Last year, in August, I got into Korean popular music, or
Kpop. Technically, I’d gotten into it in early May, during the hell-est of hell
for a graduating student. It was the last stretch of the semester and I could
only find comfort in watching performances of Blackpink. From there I branched
out.
In August, I was introduced to the boy group Stray Kids.
They are the love of my life now (sorry, Kyle! You’re my top 1, still). They’re
the first boy group I’ve ever gotten serious on and really my bridge into Kpop.
Now, I’m not new to fandom. I’m a child of the internet and
fandom is, quite frankly, all I know, so, in the same sense, I’m not a complete
stranger to fanfiction. I love it. I’m an avid consumer of it. My friend calls
me the “secgen” with how I organize my SKZ (shorthand for Stray Kids) fics recommendations
into a meticulous list (actually, twitter thread) of fics per pairing/ship,
complete with short summaries, tags, and links to each fanfic.
I’m not just good with words; I know how to love and
appreciate them, too, hence the meticulous list of recommendations.
It wasn’t until I read the most perfect fanfiction of one of
my favorite SKZ pairings (when we cross at intersections; seungjin) that I
decided I would write fanfiction, too. For the first time in my life.
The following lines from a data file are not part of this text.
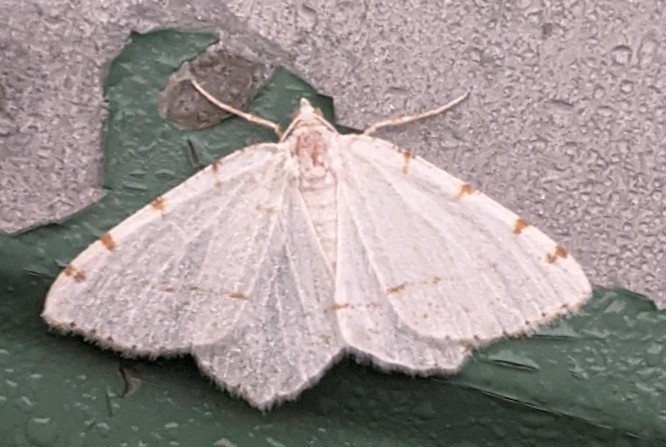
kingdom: Animalia
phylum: Arthropoda
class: Insecta
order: Lepidoptera
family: Geometridae
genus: Macaria
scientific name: Macaria pustularia
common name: Lesser maple spanworm moth
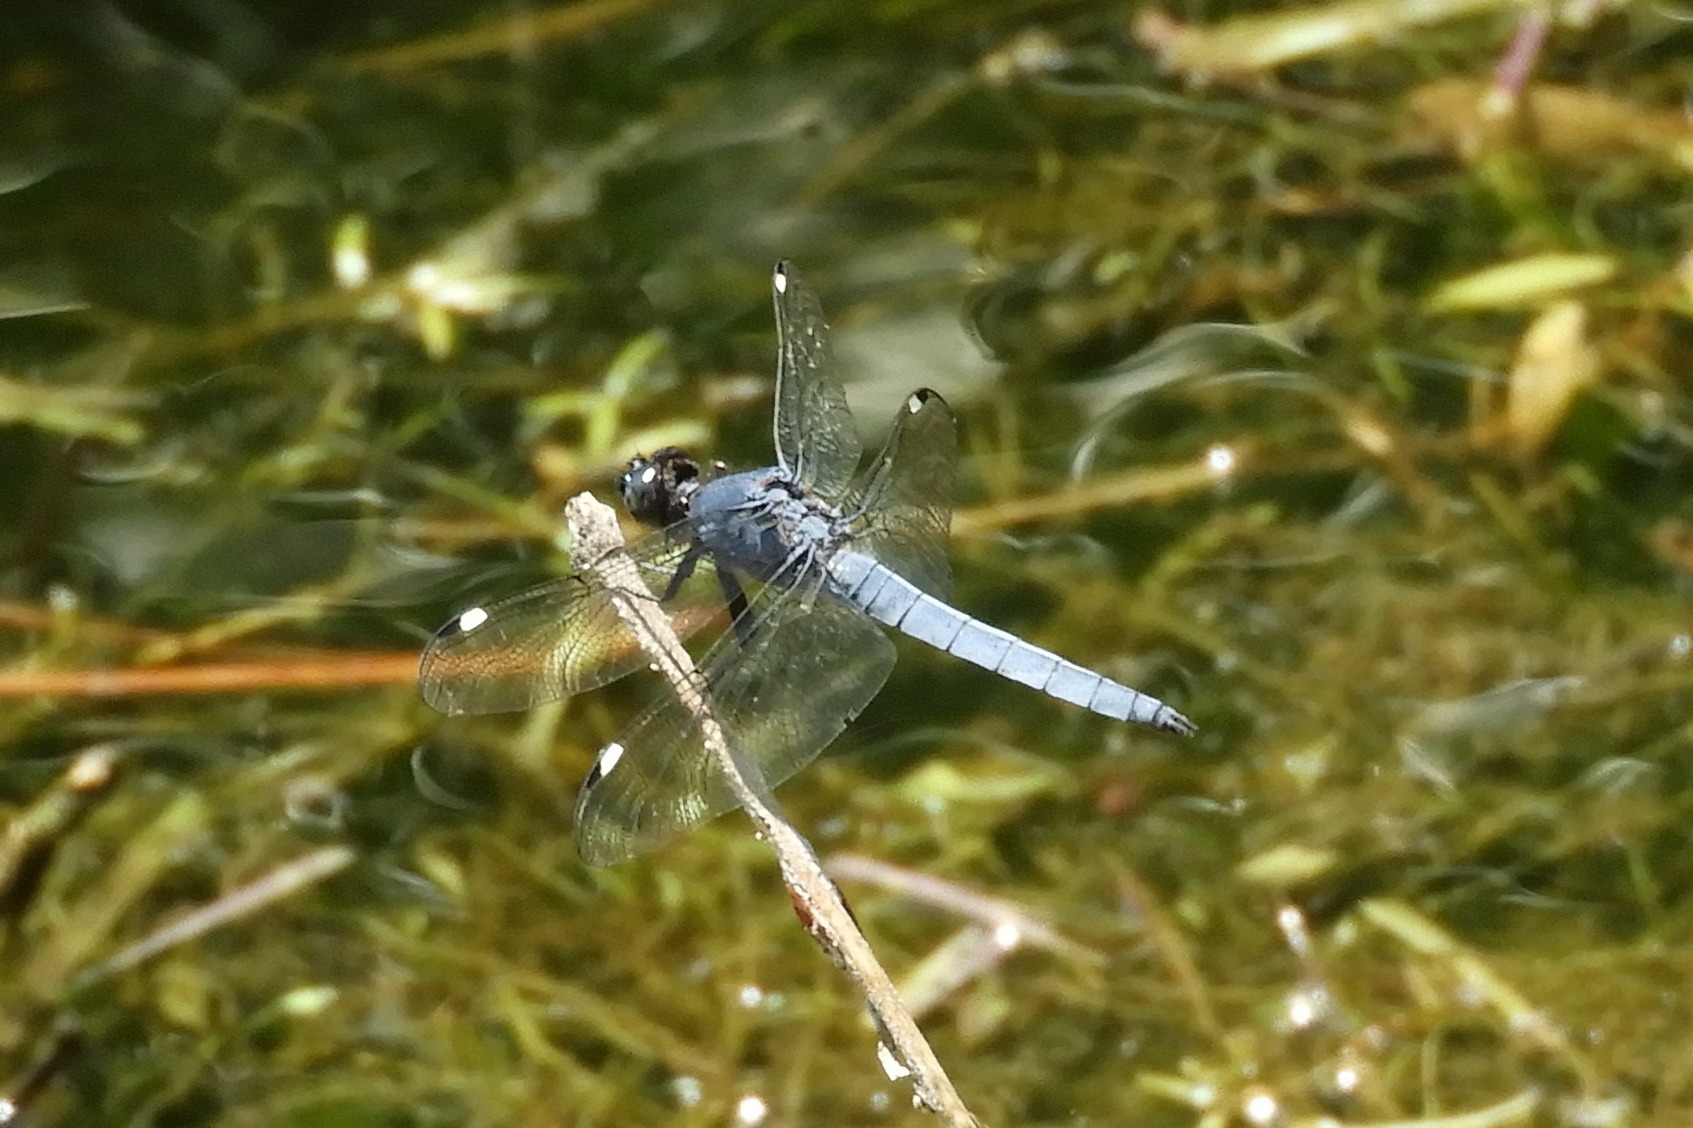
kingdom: Animalia
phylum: Arthropoda
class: Insecta
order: Odonata
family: Libellulidae
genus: Libellula
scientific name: Libellula cyanea
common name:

I’m not new to fanfiction but I am new to writing it. One
psychometrician board exam passed and one oathtaking ceremony later, I managed
to write a fic, with much, much encouragement from a friend, of course, who is
also into Kpop and likes fanfiction. She had to deal with my overthinking and
for that, I was grateful.
I posted that fic on January 2020 even when it was supposed
to be a Christmas and New Year fic because my anxiety got the best of me and I
took too long to finish it. I still did, anyway, which I consider a wondrous
feat in itself for someone who hasn’t been writing creatively. As I said in my
author’s note, it was my first time writing fanfiction and it had been 4 years
since I last wrote fiction in general, not to mention it was my first time
writing in third person, too, and in present tense.
I don’t think my fic is any good. I still find many things
to hate about it. But I’ve posted it. I’ve received some comments and several
kudos and it really lights up a fire that’s long been dead inside me.
Fanfiction is nice in the way that there’s always an audience, a market, for it,
so you’re always sure someone, at least one person, is going to appreciate the
content you produce. I like that I write fanfiction. It’s fun and interesting
and while I do still wish that I had the ease of practice of several of my
favorite fanfiction writers, who have been writing for years, I still like to
think that me writing fanfiction is a win.
I don’t think I’ll ever find a creativity that’s enough for
me. A work of my own that I find good enough. I don’t even know my own writing
style. I flit from one style to another, depending on whose work I’m reading. A
panelist told me in one of the workshops that when you start out with writing,
you always end up mimicking other writers’ voices before finding your own. I’ve
been writing for years and I never found that voice. But I truthfully don’t
think I’m in any place to stop searching now.
I got myself out of a dark place recently. I’ve managed to
watch TV shows and continue where I left off from last year, and I’ve started
writing again. Just recently. There’s a lot of hurt and anger from everything
that’s happened to me that I haven’t processed yet—because I’m still too
prideful to seek therapy but also self-aware enough to know I need it—but maybe,
or at least, when I’m writing, the weight gets a little lighter to bear.